Half a dozen heads nodded and murmured polite agreement. Swinging her coat over her shoulders, she left the Café zum Engel without looking back.
VI
Lamentando
Katherina sat at her father’s desk. Though she had been home for half an hour, she still felt slightly breathless, as if she had fled something terrifying and only just found refuge. She felt foolish now, having left the café so abruptly and run back to her father’s house. The people in the restaurant must have thought she was crazy. What was she running from anyhow?
She shook her head in a sort of internal dialogue. Two weeks before, she had been so sure of herself. She knew where she had come from and where all signs indicated she was going. But the floor seemed to have dropped away from under her.
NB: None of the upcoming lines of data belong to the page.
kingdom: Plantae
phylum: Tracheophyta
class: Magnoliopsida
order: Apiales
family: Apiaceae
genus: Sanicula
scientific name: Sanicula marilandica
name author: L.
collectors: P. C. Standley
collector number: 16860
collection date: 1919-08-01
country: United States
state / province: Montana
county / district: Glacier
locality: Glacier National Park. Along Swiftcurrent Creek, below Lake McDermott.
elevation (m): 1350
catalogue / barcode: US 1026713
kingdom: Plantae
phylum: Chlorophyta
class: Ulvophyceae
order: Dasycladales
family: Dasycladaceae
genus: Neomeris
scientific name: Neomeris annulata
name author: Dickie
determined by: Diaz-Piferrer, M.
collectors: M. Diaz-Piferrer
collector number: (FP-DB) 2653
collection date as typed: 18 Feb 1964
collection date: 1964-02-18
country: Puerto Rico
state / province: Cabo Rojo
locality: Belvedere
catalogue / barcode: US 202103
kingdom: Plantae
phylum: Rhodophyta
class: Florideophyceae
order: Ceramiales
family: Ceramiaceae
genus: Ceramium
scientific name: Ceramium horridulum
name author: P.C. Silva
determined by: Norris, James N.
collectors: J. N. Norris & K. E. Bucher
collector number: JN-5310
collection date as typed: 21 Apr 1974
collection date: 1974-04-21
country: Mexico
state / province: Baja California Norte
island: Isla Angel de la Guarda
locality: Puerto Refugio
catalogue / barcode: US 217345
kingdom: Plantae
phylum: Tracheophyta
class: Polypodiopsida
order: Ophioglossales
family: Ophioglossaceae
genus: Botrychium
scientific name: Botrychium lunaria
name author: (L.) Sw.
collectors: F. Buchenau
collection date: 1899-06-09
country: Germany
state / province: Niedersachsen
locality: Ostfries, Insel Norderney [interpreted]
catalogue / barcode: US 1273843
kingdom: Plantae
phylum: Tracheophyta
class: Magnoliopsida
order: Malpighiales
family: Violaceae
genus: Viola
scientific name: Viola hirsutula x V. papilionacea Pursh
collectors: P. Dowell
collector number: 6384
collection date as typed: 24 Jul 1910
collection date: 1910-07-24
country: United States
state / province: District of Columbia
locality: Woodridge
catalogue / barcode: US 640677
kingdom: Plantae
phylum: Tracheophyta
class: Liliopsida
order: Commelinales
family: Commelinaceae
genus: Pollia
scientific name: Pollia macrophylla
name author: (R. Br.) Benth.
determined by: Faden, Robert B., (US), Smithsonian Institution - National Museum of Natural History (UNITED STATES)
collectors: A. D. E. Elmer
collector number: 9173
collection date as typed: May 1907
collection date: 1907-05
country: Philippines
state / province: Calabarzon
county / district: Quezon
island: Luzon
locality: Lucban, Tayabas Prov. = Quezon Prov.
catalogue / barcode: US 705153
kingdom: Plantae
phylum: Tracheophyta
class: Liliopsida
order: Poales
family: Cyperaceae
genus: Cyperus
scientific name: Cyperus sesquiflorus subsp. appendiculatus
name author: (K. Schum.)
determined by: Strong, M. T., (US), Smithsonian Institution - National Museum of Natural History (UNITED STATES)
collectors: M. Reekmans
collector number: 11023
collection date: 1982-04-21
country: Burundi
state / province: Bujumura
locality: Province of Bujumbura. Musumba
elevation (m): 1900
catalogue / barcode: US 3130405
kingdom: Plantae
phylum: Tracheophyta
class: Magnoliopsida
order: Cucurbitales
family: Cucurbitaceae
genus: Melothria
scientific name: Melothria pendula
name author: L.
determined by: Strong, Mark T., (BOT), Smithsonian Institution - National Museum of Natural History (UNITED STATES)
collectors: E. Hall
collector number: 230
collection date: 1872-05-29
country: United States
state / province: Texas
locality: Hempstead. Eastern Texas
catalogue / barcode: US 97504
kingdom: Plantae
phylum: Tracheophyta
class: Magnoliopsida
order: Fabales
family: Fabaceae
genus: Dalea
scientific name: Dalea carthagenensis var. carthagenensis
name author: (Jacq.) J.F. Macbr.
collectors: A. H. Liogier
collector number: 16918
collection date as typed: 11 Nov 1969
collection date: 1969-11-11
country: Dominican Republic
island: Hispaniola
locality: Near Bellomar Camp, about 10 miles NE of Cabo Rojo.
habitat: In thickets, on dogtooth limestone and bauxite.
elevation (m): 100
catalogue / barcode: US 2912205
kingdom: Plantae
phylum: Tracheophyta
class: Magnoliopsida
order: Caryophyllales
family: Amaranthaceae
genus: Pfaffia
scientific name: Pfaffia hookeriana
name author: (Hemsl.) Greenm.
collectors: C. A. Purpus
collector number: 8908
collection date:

The man who had been the rock on which she had built her identity had been living a lie before he killed himself, and now a woman she had just met claimed to know her deepest desires. What were her deepest desires, anyhow? She wasn’t ready to explore that darkness.
She glanced around the room, at Sergei Marow’s books and records, and the journal of his life, and laughed bitterly. Her plight was so trivial, so banal compared to his. He—his whole generation, in fact—had looked into the abyss, had seen cruelty and evil in its pure, uncompromised form, while all she had to anguish over was flirtation. She felt sudde
nly ashamed, wallowing in her silly fears when in front of her lay his chronicle of cataclysm. She owed him her respect and her attention, so she opened the journal again to where she had left off.
January 29, 1944
The Russians have broken through to Leningrad. Incredible, that the Germans besieged the city for nearly 900 days. I get sick thinking of what it was like to be locked inside, trying to survive on the tiny trickle of food brought across Lake Ladoga. There are stories already now of people living on snow and sawdust, and Moscow reports that some million people died of starvation. What has happened to my cousins, I wonder. Kyril and Irena, I think they were called. Most likely they’re soldiers now, but what about the others? Strange, you go to war thinking that the people back home somehow stay safe.
The retreating Germans wrecked the Catherine and Alexander Palaces and destroyed most of the other historical structures in the Tsar’s park at Tsarskoe Selo. Even the Bolsheviks didn’t do that.
February 2, 1944
It’s been a year exactly since Stalingrad. Hollow nausea when I remember, and yet I can’t get the images out of my mind. Karlovsky tormenting me with a cruel choice. Then the devil’s gauntlet on the floor. Accusing me. Will this weight ever be lifted from my chest?
February 14, 1944
Headquarters has moved the medical staff again, following Commander Chuikov’s troops westward. I’m slowly heading back to Germany. Back to what, I wonder.
There are round-the-clock bombings of Berlin now. The US Air Force bombs during daylight and the RAF at night. Dr. Tchelechev was gleeful at the news. I keep thinking of my parents. Are they still alive? Joining the Red Army, I have betrayed them too. Will Berlin surrender? Probably not, and so I will be part of a military storm that may destroy it.